Home   News   Article

Bridge Project charity continues Sudbury gift shop’s legacy




SUDBURY: New shop for social enterprise'Bazaar, 26-27 Gainsborough St, Sudbury'The Bridge Project has taken over the running of a shop called Bazaar in Sudbury.'Picture Mark Westley
SUDBURY: New shop for social enterprise'Bazaar, 26-27 Gainsborough St, Sudbury'The Bridge Project has taken over the running of a shop called Bazaar in Sudbury.'Picture Mark Westley

A charity in Sudbury which supports adults with disabilities and disadvantages has expanded its operation into retail.

The Bridge Project has acquired the Bazaar gift shop, in Gainsborough Street, a few doors away from its head office, where it runs a dementia cafe, ceramic classes and a meal delivery service.

SUDBURY: New shop for social enterprise'Bazaar, 26-27 Gainsborough St, Sudbury'The Bridge Project has taken over the running of a shop called Bazaar in Sudbury.'Jo Searle Bridge CEO with Ria Tampion Bazaar shop assistant and Boyd Robinson Bridge student'Picture Mark Westley
SUDBURY: New shop for social enterprise'Bazaar, 26-27 Gainsborough St, Sudbury'The Bridge Project has taken over the running of a shop called Bazaar in Sudbury.'Jo Searle Bridge CEO with Ria Tampion Bazaar shop assistant and Boyd Robinson Bridge student'Picture Mark Westley

Chief executive Jo Searle said the social enterprise had struck a deal with the outgoing owners of Bazaar, John and Susie Butcher, who have retired, to take over the shop.

It will provide adults with disabilities and disadvantages who attend The Bridge Project with experience of working in a retail environment and work experience.

Ms Searle said: “John and Susie ran Bazaar for 28 years. They told us they are delighted the shop will keep running in Sudbury, continuing their legacy, and that they support the opportunity it gives The Bridge Project service users to gain retail experience.”

A new retail manager, Bridget Baldwin, has been recruited to run the shop.

The Bridge Project was set up in 1995 and is dedicated to supporting people living with dementia, learning disabilities and mental health issues in the community.
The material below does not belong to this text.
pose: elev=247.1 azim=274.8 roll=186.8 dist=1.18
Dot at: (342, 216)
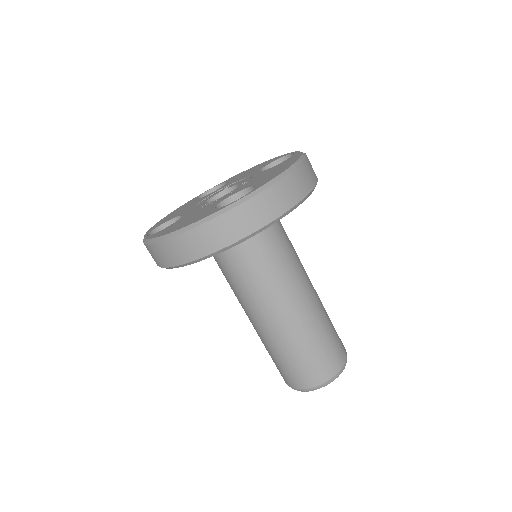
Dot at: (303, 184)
Its café, also in Gainsborough Street, offers freshly cooked meals and it runs a dementia cafe and support group, as well as a ceramic painting facility.

The charity’s meal delivery service has doubled in size over the last two years and is now providing 50 meals a day to residents in Long Melford, Acton, Great Waldingfield and Great and Little Cornard.

Ms Searle said the charity is also looking at running a pop-up cafe in St Peter’s from March.

It recently ran an appeal through the Free Press to held find a home to rent in Sudbury for two people with learning disabilities, with a live-in house parent.

The appeal was launched after a terminally-ill single parent asked The Bridge Project to help their child find somewhere to live before they died.

Ms Searle added: “We did manage to find somewhere; someone came forward to help.”

Board of trustees chairman Paul Mackman said: “The Bridge Project has always been cutting edge and we think this is a unique solution to social housing for people who need to live independently, with support.”